# [EXERCISE]
Copy exactly, and only, the lines from the one containing "Datasets used in" through the last line of the records below.

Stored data
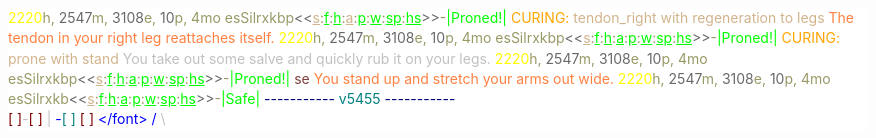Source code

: </font><font color="#FFFF00">2220</font><font color="#999966">h, </font><font color="#696969">2547</font><font color="#999966">m, </font><font color="#696969">3108</font><font color="#999966">e, </font><font color="#696969">10</font><font color="#999966">p, 4mo esSilrxkbp</font><font color="#696969">&lt;&lt;</font><font color="#D2B48C"><u>s</u></font><font color="#999966">:</font><font color="#00FF00"><u>f</u></font><font color="#999966">:</font><font color="#00FF00"><u>h</u></font><font color="#999966">:</font><font color="#D2B48C"><u>a</u></font><font color="#999966">:</font><font color="#00FF00"><u>p</u></font><font color="#999966">:</font><font color="#00FF00"><u>w</u></font><font color="#999966">:</font><font color="#00FF00"><u>sp</u></font><font color="#999966">:</font><font color="#00FF00"><u>hs</u></font><font color="#696969">&gt;&gt;</font><font color="#999966">-</font><font color="#00FF00">|Proned!|
</font><font color="#FFA500">CURING: </font><font color="#D2B48C">tendon_right with regeneration to legs
</font><font color="#FF8040">The tendon in your right leg reattaches itself.
</font><font color="#FFFF00">2220</font><font color="#999966">h, </font><font color="#696969">2547</font><font color="#999966">m, </font><font color="#696969">3108</font><font color="#999966">e, </font><font color="#696969">10</font><font color="#999966">p, 4mo esSilrxkbp</font><font color="#696969">&lt;&lt;</font><font color="#D2B48C"><u>s</u></font><font color="#999966">:</font><font color="#00FF00"><u>f</u></font><font color="#999966">:</font><font color="#00FF00"><u>h</u></font><font color="#999966">:</font><font color="#00FF00"><u>a</u></font><font color="#999966">:</font><font color="#00FF00"><u>p</u></font><font color="#999966">:</font><font color="#00FF00"><u>w</u></font><font color="#999966">:</font><font color="#00FF00"><u>sp</u></font><font color="#999966">:</font><font color="#00FF00"><u>hs</u></font><font color="#696969">&gt;&gt;</font><font color="#999966">-</font><font color="#00FF00">|Proned!|
</font><font color="#FFA500">CURING: </font><font color="#D2B48C">prone with stand
</font><font color="#C0C0C0">You take out some salve and quickly rub it on your legs.
</font><font color="#FFFF00">2220</font><font color="#999966">h, </font><font color="#696969">2547</font><font color="#999966">m, </font><font color="#696969">3108</font><font color="#999966">e, </font><font color="#696969">10</font><font color="#999966">p, 4mo esSilrxkbp</font><font color="#696969">&lt;&lt;</font><font color="#D2B48C"><u>s</u></font><font color="#999966">:</font><font color="#00FF00"><u>f</u></font><font color="#999966">:</font><font color="#00FF00"><u>h</u></font><font color="#999966">:</font><font color="#00FF00"><u>a</u></font><font color="#999966">:</font><font color="#00FF00"><u>p</u></font><font color="#999966">:</font><font color="#00FF00"><u>w</u></font><font color="#999966">:</font><font color="#00FF00"><u>sp</u></font><font color="#999966">:</font><font color="#00FF00"><u>hs</u></font><font color="#696969">&gt;&gt;</font><font color="#999966">-</font><font color="#00FF00">|Proned!|
</font><font color="#804040">se
</font><font color="#FF8040">You stand up and stretch your arms out wide.
</font><font color="#FFFF00">2220</font><font color="#999966">h, </font><font color="#696969">2547</font><font color="#999966">m, </font><font color="#696969">3108</font><font color="#999966">e, </font><font color="#696969">10</font><font color="#999966">p, 4mo esSilrxkb</font><font color="#696969">&lt;&lt;</font><font color="#D2B48C"><u>s</u></font><font color="#999966">:</font><font color="#00FF00"><u>f</u></font><font color="#999966">:</font><font color="#00FF00"><u>h</u></font><font color="#999966">:</font><font color="#00FF00"><u>a</u></font><font color="#999966">:</font><font color="#00FF00"><u>p</u></font><font color="#999966">:</font><font color="#00FF00"><u>w</u></font><font color="#999966">:</font><font color="#00FF00"><u>sp</u></font><font color="#999966">:</font><font color="#00FF00"><u>hs</u></font><font color="#696969">&gt;&gt;</font><font color="#999966">-</font><font color="#00FF00">|Safe|
</font><font color="#000080">-----------</font><font color="#008080"> v5455</font><font color="#000080"> -----------
</font><font color="#C0C0C0">                             
             </font><font color="#800000">[</font><font color="#C0C0C0"> </font><font color="#800000">]</font><font color="#C0C0C0">-</font><font color="#800000">[</font><font color="#C0C0C0"> </font><font color="#800000">]
</font><font color="#C0C0C0">              | 
</font><font color="#0000FF">-</font><font color="#008080">[</font><font color="#C0C0C0"> </font><font color="#008080">]</font><font color="#C0C0C0">         </font><font color="#800000">[</font><font color="#C0C0C0"> </font><font color="#800000">]
</font><font color="#C0C0C0">    </font><font color="#0000FF">\</font><font color="#C0C0C0">       </font><font color="#0000FF">/</font><font color="#C0C0C0">   \

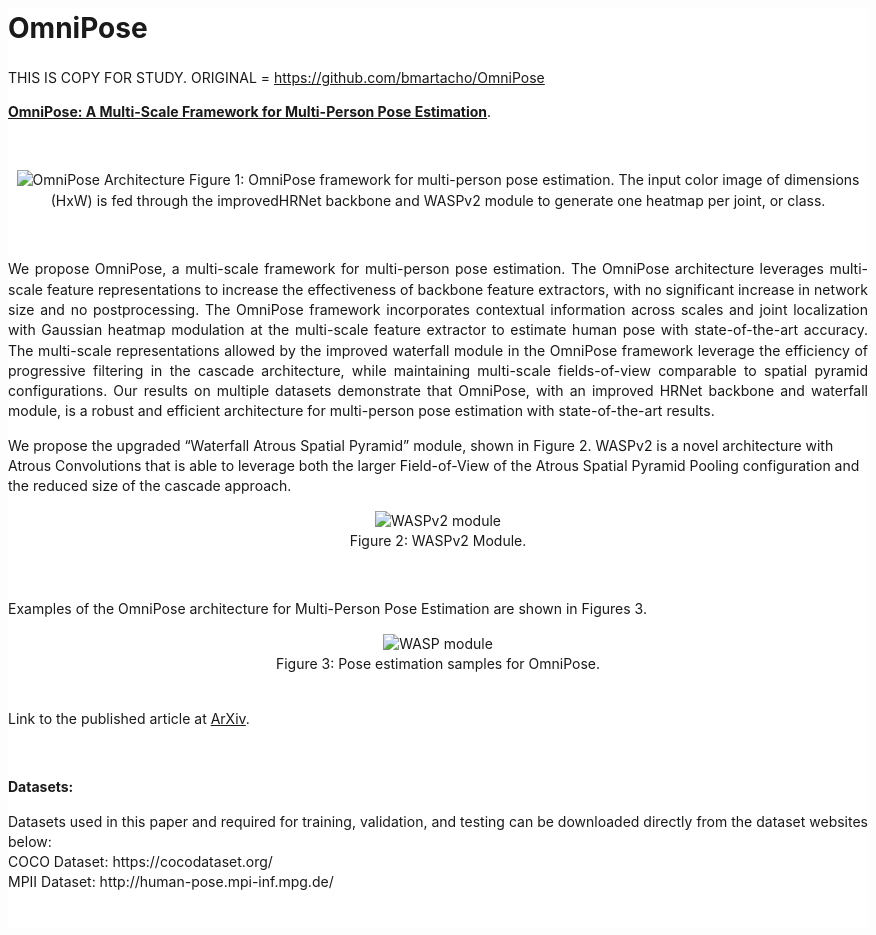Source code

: # OmniPose

THIS IS COPY FOR STUDY. ORIGINAL = https://github.com/bmartacho/OmniPose

  <a href="https://arxiv.org/abs/2103.10180">**OmniPose: A Multi-Scale Framework for Multi-Person Pose Estimation**</a>.
</p><br />

<p align="center">
  <img src="https://people.rit.edu/bm3768/images/omnipose.png" title="OmniPose Architecture">
  Figure 1: OmniPose framework for multi-person pose estimation. The input color image of dimensions (HxW) is fed through the improvedHRNet backbone and WASPv2 module to generate one heatmap per joint, or class.
</p><br />

<p align="justify">
We propose OmniPose, a multi-scale framework for multi-person pose estimation. The OmniPose architecture leverages multi-scale feature representations to increase the effectiveness of  backbone feature extractors, with no significant increase in network size and no postprocessing. 
The OmniPose framework incorporates contextual information across scales and joint localization with Gaussian heatmap modulation at the multi-scale feature extractor to estimate human pose with state-of-the-art accuracy.
The multi-scale representations allowed by the improved waterfall module in the OmniPose framework leverage the efficiency of progressive filtering in the cascade architecture, while maintaining multi-scale fields-of-view comparable to spatial pyramid configurations.
Our results on multiple datasets demonstrate that OmniPose, with an improved HRNet backbone and waterfall module, is a robust and efficient architecture for multi-person pose estimation with state-of-the-art results. 

We propose the upgraded “Waterfall Atrous Spatial Pyramid” module, shown in Figure 2. WASPv2 is a novel architecture with Atrous Convolutions that is able to leverage both the larger Field-of-View of the Atrous Spatial Pyramid Pooling configuration and the reduced size of the cascade approach.<br />

<p align="center">
  <img src="https://people.rit.edu/bm3768/images/WASPv2.png" width=1000 title="WASPv2 module"><br />
  Figure 2: WASPv2 Module.
</p><br />

Examples of the OmniPose architecture for Multi-Person Pose Estimation are shown in Figures 3.<br />

<p align="center">
  <img src="https://people.rit.edu/bm3768/images/samples.png" width=1000 title="WASP module"><br />
  Figure 3: Pose estimation samples for OmniPose.
  <br /><br />
  
Link to the published article at <a href="http://www.brunoartacho.com">ArXiv</a>.
</p><br />

**Datasets:**
<p align="justify">
Datasets used in this paper and required for training, validation, and testing can be downloaded directly from the dataset websites below:<br />
  COCO Dataset: https://cocodataset.org/<br />
  MPII Dataset: http://human-pose.mpi-inf.mpg.de/<br />
</p><br />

# [ANSWER FOR THE TASK]
Datasets used in this paper and required for training, validation, and testing can be downloaded directly from the dataset websites below:<br />
  COCO Dataset: https://cocodataset.org/<br />
  MPII Dataset: http://human-pose.mpi-inf.mpg.de/<br />
</p><br />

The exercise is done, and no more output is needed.